LA rebuffs Anglican conservatives

From Religious Intelligence via the AAC Weekly Update:

Wednesday, 13th January 2010. 4:27pm

By: George Conger.

The Bishop of Los Angeles has rejected the Standing Committee of the Anglican Consultative Council’s call to block the election of a lesbian priest as suffragan bishop of the diocese.

For “more than the past 30 years” the Episcopal Church has been “working on gradual, full incorporation of gay and lesbian people,” the Rt.

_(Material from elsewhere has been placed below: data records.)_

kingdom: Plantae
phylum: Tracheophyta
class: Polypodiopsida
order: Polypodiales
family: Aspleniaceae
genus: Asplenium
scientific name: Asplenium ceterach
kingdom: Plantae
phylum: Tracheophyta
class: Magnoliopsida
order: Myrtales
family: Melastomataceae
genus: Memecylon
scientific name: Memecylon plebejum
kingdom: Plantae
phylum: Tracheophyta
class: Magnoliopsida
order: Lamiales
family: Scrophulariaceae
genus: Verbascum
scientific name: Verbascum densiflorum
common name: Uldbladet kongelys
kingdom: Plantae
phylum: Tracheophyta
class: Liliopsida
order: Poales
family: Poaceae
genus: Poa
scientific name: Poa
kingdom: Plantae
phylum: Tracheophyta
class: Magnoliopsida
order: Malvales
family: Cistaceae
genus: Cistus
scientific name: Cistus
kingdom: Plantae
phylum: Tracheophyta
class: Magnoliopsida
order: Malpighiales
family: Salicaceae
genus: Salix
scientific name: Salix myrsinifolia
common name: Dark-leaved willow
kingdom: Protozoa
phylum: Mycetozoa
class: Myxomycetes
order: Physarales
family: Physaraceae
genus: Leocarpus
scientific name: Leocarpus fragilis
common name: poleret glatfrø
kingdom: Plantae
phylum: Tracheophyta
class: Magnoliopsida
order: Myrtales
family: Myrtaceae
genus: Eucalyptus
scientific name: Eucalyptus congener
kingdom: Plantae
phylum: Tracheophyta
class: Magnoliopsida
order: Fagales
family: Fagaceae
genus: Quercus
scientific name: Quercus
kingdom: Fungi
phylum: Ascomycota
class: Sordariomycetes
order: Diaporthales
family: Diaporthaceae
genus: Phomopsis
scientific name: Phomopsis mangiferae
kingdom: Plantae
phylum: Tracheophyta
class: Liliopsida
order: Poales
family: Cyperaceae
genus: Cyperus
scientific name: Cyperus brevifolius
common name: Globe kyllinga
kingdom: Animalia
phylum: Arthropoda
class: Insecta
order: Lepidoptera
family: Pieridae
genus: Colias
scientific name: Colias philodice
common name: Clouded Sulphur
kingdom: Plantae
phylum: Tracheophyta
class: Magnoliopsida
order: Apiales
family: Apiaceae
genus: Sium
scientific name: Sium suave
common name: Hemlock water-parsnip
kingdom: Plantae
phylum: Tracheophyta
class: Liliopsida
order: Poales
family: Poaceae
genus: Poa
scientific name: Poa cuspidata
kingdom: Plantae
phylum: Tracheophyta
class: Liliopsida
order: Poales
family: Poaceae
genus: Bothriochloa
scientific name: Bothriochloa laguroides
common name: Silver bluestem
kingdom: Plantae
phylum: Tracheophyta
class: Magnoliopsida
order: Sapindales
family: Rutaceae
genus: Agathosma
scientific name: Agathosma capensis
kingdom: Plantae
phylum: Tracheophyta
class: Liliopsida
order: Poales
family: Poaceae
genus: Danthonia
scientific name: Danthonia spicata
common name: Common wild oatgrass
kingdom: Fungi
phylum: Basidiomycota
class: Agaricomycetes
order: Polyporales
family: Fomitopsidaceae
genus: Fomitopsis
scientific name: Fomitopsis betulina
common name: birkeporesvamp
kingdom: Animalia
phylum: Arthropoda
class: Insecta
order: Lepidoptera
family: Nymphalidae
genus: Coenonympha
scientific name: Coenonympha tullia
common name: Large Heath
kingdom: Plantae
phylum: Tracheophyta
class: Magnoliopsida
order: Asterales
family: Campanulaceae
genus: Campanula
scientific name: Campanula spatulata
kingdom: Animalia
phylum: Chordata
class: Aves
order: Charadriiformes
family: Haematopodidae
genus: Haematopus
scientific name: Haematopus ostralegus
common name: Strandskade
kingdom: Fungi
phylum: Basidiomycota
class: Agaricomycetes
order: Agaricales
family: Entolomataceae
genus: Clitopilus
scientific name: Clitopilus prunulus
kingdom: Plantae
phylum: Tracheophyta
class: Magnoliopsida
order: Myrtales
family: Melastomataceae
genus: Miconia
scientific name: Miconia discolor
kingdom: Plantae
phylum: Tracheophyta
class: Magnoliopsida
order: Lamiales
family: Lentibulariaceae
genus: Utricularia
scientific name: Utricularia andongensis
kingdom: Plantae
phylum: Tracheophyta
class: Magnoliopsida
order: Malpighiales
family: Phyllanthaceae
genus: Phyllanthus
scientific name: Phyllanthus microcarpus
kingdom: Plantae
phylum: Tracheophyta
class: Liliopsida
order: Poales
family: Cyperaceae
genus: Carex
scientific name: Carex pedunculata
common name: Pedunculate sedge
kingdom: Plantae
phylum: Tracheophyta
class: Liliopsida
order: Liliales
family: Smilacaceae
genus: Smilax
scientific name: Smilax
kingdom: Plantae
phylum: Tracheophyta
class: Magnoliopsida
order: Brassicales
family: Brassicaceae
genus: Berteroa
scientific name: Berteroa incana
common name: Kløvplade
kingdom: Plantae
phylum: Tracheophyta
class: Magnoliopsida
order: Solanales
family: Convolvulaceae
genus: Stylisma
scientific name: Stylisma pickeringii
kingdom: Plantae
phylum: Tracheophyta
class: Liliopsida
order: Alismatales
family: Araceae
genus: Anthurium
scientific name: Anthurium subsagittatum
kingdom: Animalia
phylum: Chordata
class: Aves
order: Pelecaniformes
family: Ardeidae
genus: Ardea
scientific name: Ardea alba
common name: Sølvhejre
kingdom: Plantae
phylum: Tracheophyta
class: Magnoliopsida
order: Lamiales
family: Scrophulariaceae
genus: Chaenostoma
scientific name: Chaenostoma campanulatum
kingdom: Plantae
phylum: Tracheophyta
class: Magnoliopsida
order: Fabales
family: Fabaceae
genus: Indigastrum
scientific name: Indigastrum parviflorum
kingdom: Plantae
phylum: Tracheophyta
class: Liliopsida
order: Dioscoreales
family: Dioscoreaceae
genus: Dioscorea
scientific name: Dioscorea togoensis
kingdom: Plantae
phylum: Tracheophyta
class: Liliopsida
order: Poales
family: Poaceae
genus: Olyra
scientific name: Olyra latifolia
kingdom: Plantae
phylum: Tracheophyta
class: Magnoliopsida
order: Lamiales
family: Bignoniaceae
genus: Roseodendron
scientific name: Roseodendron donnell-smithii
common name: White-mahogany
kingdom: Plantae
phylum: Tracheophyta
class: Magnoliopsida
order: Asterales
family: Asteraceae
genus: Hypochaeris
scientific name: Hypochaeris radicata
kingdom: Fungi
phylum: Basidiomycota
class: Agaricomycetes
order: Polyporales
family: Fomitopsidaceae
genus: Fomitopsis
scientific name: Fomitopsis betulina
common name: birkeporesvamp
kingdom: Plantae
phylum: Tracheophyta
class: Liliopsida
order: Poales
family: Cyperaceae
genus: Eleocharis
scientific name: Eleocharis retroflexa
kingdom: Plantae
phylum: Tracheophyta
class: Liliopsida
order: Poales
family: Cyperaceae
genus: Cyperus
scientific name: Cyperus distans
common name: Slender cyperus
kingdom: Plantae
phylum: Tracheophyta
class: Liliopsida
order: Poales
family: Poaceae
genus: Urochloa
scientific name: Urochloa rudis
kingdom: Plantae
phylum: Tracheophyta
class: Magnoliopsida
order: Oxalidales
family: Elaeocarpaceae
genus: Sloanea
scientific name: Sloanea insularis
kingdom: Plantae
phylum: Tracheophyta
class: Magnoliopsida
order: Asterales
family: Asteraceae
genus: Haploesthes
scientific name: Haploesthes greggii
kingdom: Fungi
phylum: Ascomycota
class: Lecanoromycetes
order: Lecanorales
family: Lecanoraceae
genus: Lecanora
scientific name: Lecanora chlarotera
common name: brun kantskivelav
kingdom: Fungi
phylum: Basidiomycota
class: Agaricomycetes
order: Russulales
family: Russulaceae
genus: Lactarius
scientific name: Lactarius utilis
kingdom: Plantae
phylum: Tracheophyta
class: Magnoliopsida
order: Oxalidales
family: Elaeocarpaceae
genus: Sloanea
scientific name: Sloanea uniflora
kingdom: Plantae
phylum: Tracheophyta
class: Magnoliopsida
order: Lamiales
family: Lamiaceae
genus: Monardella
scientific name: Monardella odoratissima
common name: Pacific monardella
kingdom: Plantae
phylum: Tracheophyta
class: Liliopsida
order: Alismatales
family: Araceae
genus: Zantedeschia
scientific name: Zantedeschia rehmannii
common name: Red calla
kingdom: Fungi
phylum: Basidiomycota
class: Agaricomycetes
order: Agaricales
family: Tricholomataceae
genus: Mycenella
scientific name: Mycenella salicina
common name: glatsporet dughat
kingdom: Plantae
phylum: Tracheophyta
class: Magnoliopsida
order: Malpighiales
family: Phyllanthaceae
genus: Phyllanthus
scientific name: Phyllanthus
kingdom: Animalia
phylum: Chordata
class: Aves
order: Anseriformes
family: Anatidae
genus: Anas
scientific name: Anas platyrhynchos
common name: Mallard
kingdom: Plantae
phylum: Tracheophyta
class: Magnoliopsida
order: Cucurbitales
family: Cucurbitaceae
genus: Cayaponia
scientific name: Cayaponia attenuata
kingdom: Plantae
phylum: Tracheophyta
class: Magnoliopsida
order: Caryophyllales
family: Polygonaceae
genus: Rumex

Rev J Jon Bruno said in a statement he entitled “Be Not Afraid,” released on Dec 18.

However, “we have worked to be people of gracious restraint for all these years and have now come to a place in our lives that is normal evolutionary change which compels us to move from tolerance to full inclusion,” he said, rejecting the Standing Committee’s call for “gracious restraint” following the election of Canon Mary Glasspool.

On Dec 18, the Standing Committee of the ACC released the text of a resolution adopted at its Dec 15-18 meeting in London, stating that “in light of” the “recent episcopal nomination in the Diocese of Los Angeles of a partnered lesbian candidate,” it “strongly” reaffirmed the moratorium on the election of gay bishops adopted at ACC 14 in Jamaica last May.

Renamed the “Standing Committee” of the Anglican Consultative Council at ACC 14 following the decision to give the members of the primates’ standing committee membership in the ACC, the committee further asked that the introduction of “formal ceremonies of same-sex blessings” in the US and Canada be curtailed, as well as “continuing cross-jurisdictional activity” within the Anglican Communion.

The Standing Committee asked that Los Angeles honour the “request for gracious restraint in respect of actions that endanger the unity of the Anglican Communion by going against the declared view of the Instruments of Communion.”

However, Bishop Bruno said Los Angeles “must move forward and respect the dignity of all human beings which is called for in our Baptismal Covenant and canons.”

The diocese had acted in “good faith is moving forward in supporting the full inclusion and full humanity of all people in the Church,” he said.

Presiding Bishop Katharine Jefferts Schori and Bishop-elect Ian Douglas of Connecticut are members of the Standing Committee, and also outspoken supporters of the Episcopal Church’s ‘gay agenda.’

Asked by The Church of England Newspaper if the Presiding Bishop endorsed the resolution, her spokesman Neva Rae Fox said “as agreed upon by the members of the Standing Committee, the details of the conversations are considered private.”